Health risks associated with OSA in children are similar to that in adults:
- cognitive behavioral effects
- left ventricular dysfunction
- pulmonary hypertension
- metabolic derangements (e.g., insulin resistance, reduced growth factor and insulin-like growth factor)
Several inflammatory markers are increased as well in children with OSA.
Treatment of Obstructive Sleep Apnea in Children
Tonsillectomy and adenoidectomy are generally considered the first-line treatment if clinically appropriate. Other modalities –- often used in combination — successfully alleviate residual OSA in children:
- continuous positive airway pressure (CPAP)
- nasal corticosteroid sprays
- weight loss programs
- orthodontic intervention
At a Glance: Two Recently Published Studies
Cardiovascular changes in children with sleep-disordered breathing (SDB)
Conducted in Victoria, Australia, this study tested the hypothesis that blood pressure and heart rate are increased during obstructive events in children equivalent to levels reported in adults. The study employed beat-by-beat BP and HR analyzed over the course of obstructive events during NREM and REM sleep. Results showed that BP and HR did increase significantly from late to post event in both sleep states. The study concluded that:
- Children with SDB experience significant changes in HR and BP during obstructive events with magnitudes that are similar to levels reported in adults.
- These changes are more pronounced during NREM sleep and with arousal.
- These acute cardiovascular changes may have important implications for poor cardiovascular outcome, possibly contributing to development of hypertension.
Adenotonsillectomy (AT) impact on blood pressure (BP) in children with OSA
This study, conducted by the Department of Pediatrics, Kwong Wah Hospital, Hong Kong assessed the impact of AT surgery on 24-hour ambulatory BP in children with OSA. Methodology consisted of a retrospective review of records of 44 OSA children who had undergone AT and a repeated sleep polysomnography after AT. Analysis showed that mean AHI dropped after AT. Twenty participants (45 percent) were cured of OSA. After AT surgery, six out of eight (75 percent) previously hypertensive children became normotensive. For the pre-AT hypertensive group, both systolic and diastolic BP decreased significantly during sleep after AT. However, eight children who were normotensive before AT became hypertensive after AT (but were more likely to have post-AT AHI >1). The study concluded that:
- 45 percent were cured of OSA and a significant decrease in BP was achieved after AT.
- Hypertension may persist or occur in previously normotensive children with OSA after AT.
- Cure of OSA should not be assumed after AT and follow-up PSG should be performed together with 24-hour BP monitoring.
O’Driscoll, D.M. et al., Acute Cardiovascular Changes with Obstructive Events in Children with Sleep Disordered Breathing. SLEEP, 2009;32(10):1265-1271.
Ng, D. K. et al. (2010). Ambulatory blood pressure before and after adenotonsillectomy in children with obstructive sleep apnea. Sleep Medicine 11(7): 721–725.

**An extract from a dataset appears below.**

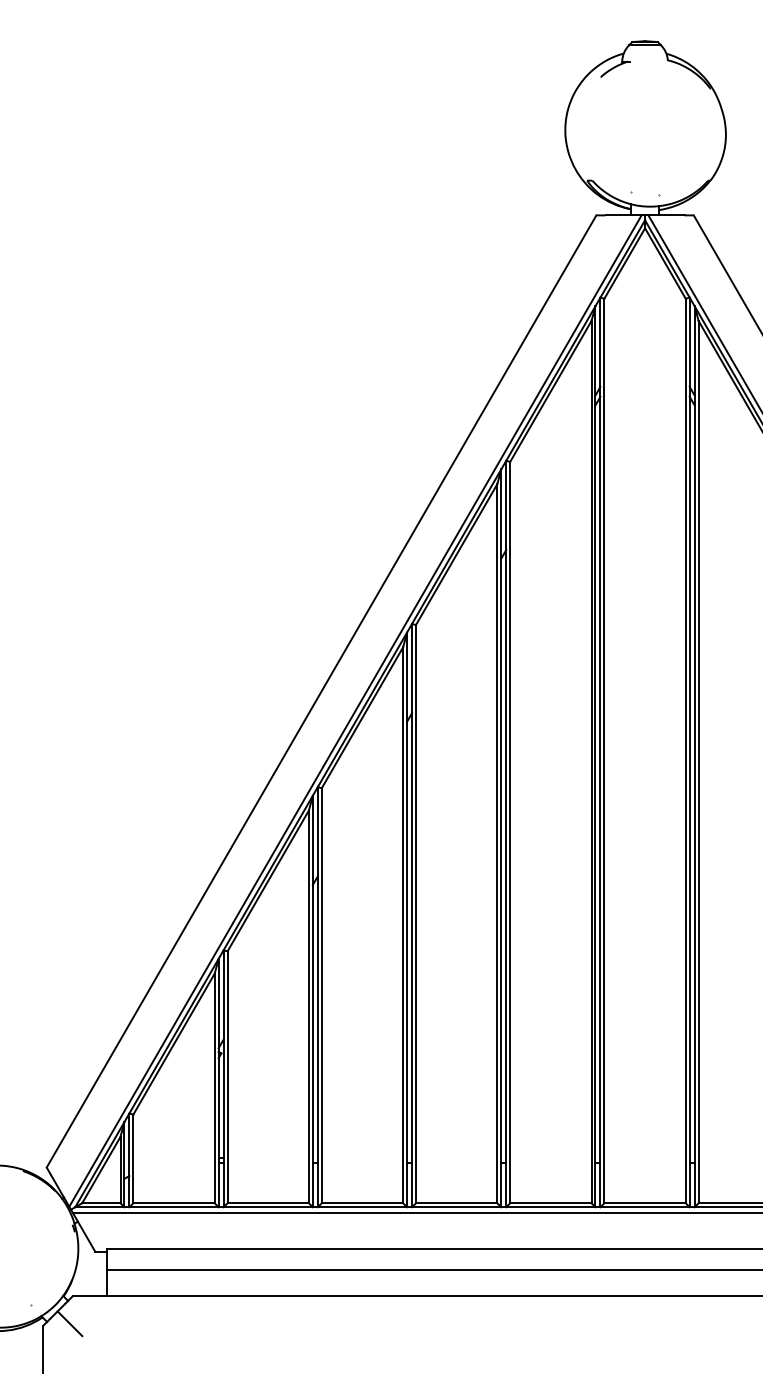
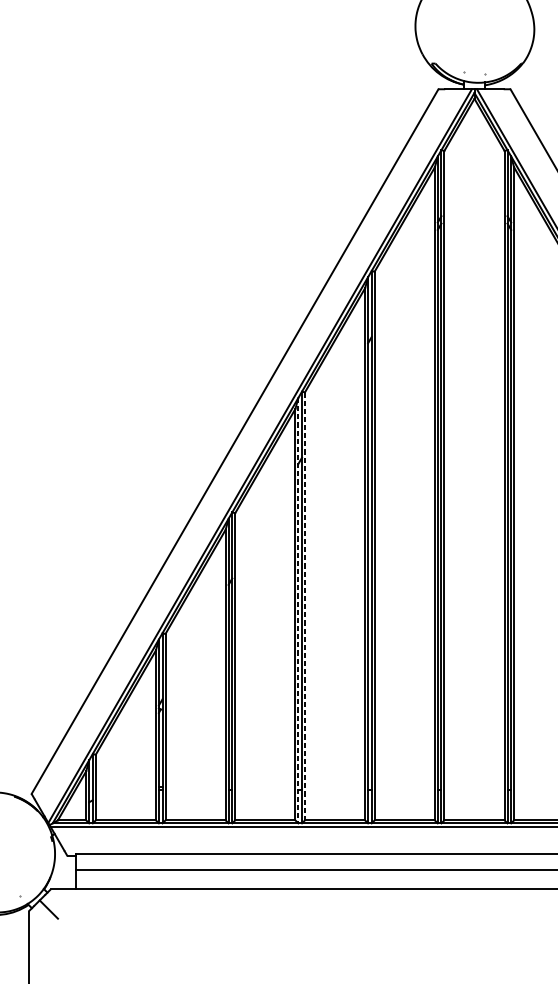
line: (416, 914) -> (305, 606), solid -> dashed
line: (407, 920) -> (298, 611), solid -> dashed

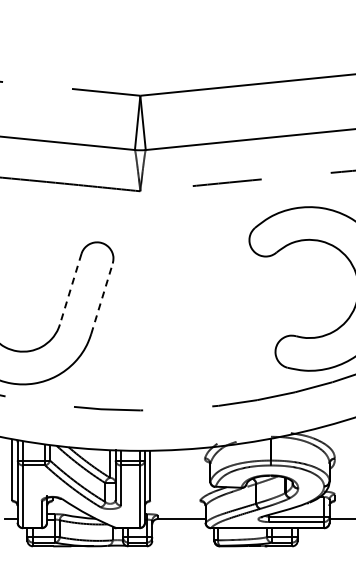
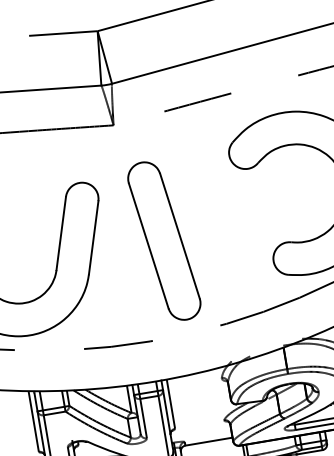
line: (70, 289) -> (61, 233), dashed -> solid
line: (102, 298) -> (94, 237), dashed -> solid
part: (170, 313) -> (163, 240), added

Hoban, T.F. and Chervin, R.D. (2007). Sleep-related breathing disorders of childhood: description and clinical picture, diagnosis, and treatment approaches. Sleep Med Clin 2:445-462.
Katz, E.S. and D’Ambrosio, C.M. (2010). Pediatric obstructive sleep apnea syndrome. Clin Chest Med 31:221-234.
Bixler, E.O., et al. (2009). Sleep disordered breathing in children in a general population sample: prevalence and risk factors. Sleep 32(6):731-736.